START Data excerpts
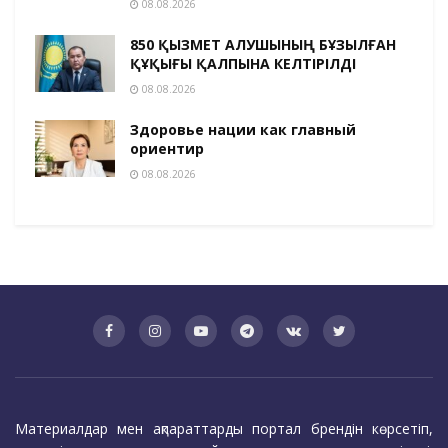
08.08.2026
850 ҚЫЗМЕТ АЛУШЫНЫҢ БҰЗЫЛҒАН
ҚҰҚЫҒЫ ҚАЛПЫНА КЕЛТІРІЛДІ
08.08.2026
Здоровье нации как главный
ориентир
08.08.2026
Материалдар мен ақпараттарды портал брендін көрсетіп,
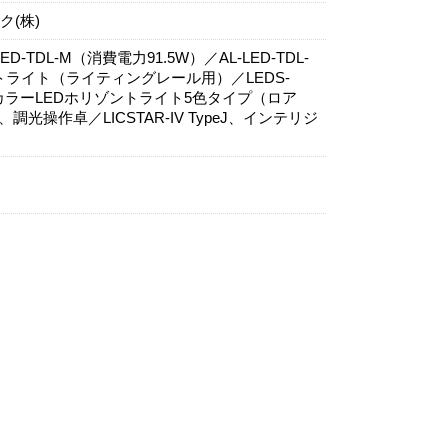
(株)
TDL-M（消費電力91.5W）／AL-LED-TDL-
ットライト（ライティングレール用）／LEDS-
フルカラーLEDホリゾントライト5色タイプ（ロア
）、調光操作卓／LICSTAR-IV TypeJ、インテリジ
Ⅲ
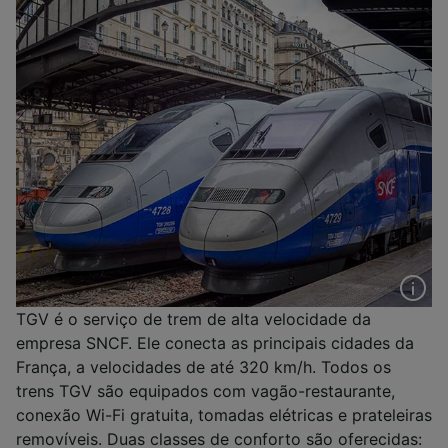
TGV é o serviço de trem de alta velocidade da
empresa SNCF. Ele conecta as principais cidades da
França, a velocidades de até 320 km/h. Todos os
trens TGV são equipados com vagão-restaurante,
conexão Wi-Fi gratuita, tomadas elétricas e prateleiras
removíveis. Duas classes de conforto são oferecidas:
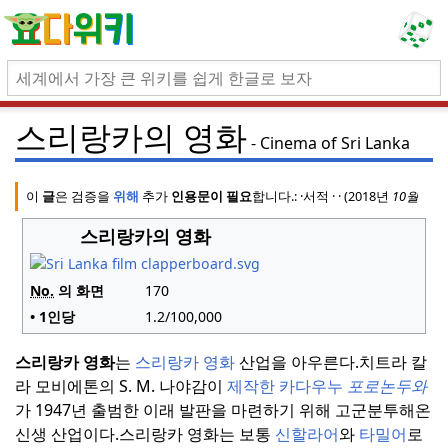
스리랑카의 영화
Cinema of Sri Lanka
이
글
은 검증을
위해
추가
인용문이 필요
합니다.
:
·
서적 ·
·
(2018년
10월
(이
스리랑카의 영화
No.
의 화면
170
• 1인당
1.2/100,000
스리랑카 영화
는
스리랑카
영화
산업을 아우른다.
치트라 칼
라 모비에톤의 S.
M. 나야감이
제작한 카다우누
포로논두와
가 1947년 출범한 이래 발판을 마련하기 위해 고군분투해온
신생 산업이다.
스리랑카 영화는 보통
신할라어
와
타밀어
로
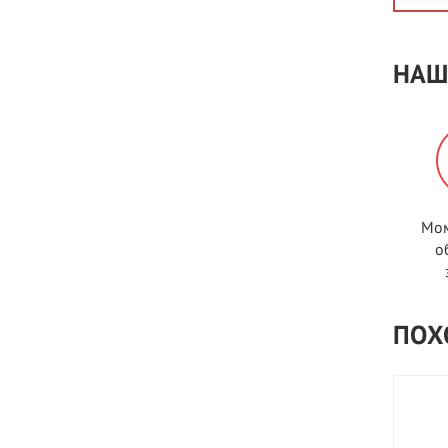
НАШ
Мом
о
ПОХ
END Data excerpts
An exact copy of every record above is required, with all pictures omitted.

- _Solution for this task_
08.08.2026
850 ҚЫЗМЕТ АЛУШЫНЫҢ БҰЗЫЛҒАН
ҚҰҚЫҒЫ ҚАЛПЫНА КЕЛТІРІЛДІ
08.08.2026
Здоровье нации как главный
ориентир
08.08.2026
Материалдар мен ақпараттарды портал брендін көрсетіп,
(株)
TDL-M（消費電力91.5W）／AL-LED-TDL-
ットライト（ライティングレール用）／LEDS-
フルカラーLEDホリゾントライト5色タイプ（ロア
）、調光操作卓／LICSTAR-IV TypeJ、インテリジ
Ⅲ
TGV é o serviço de trem de alta velocidade da
empresa SNCF. Ele conecta as principais cidades da
França, a velocidades de até 320 km/h. Todos os
trens TGV são equipados com vagão-restaurante,
conexão Wi-Fi gratuita, tomadas elétricas e prateleiras
removíveis. Duas classes de conforto são oferecidas:
스리랑카의 영화
Cinema of Sri Lanka
이
글
은 검증을
위해
추가
인용문이 필요
합니다.
:
·
서적 ·
·
(2018년
10월
(이
스리랑카의 영화
No.
의 화면
170
• 1인당
1.2/100,000
스리랑카 영화
는
스리랑카
영화
산업을 아우른다.
치트라 칼
라 모비에톤의 S.
M. 나야감이
제작한 카다우누
포로논두와
가 1947년 출범한 이래 발판을 마련하기 위해 고군분투해온
신생 산업이다.
스리랑카 영화는 보통
신할라어
와
타밀어
로
НАШ
Мом
о
ПОХ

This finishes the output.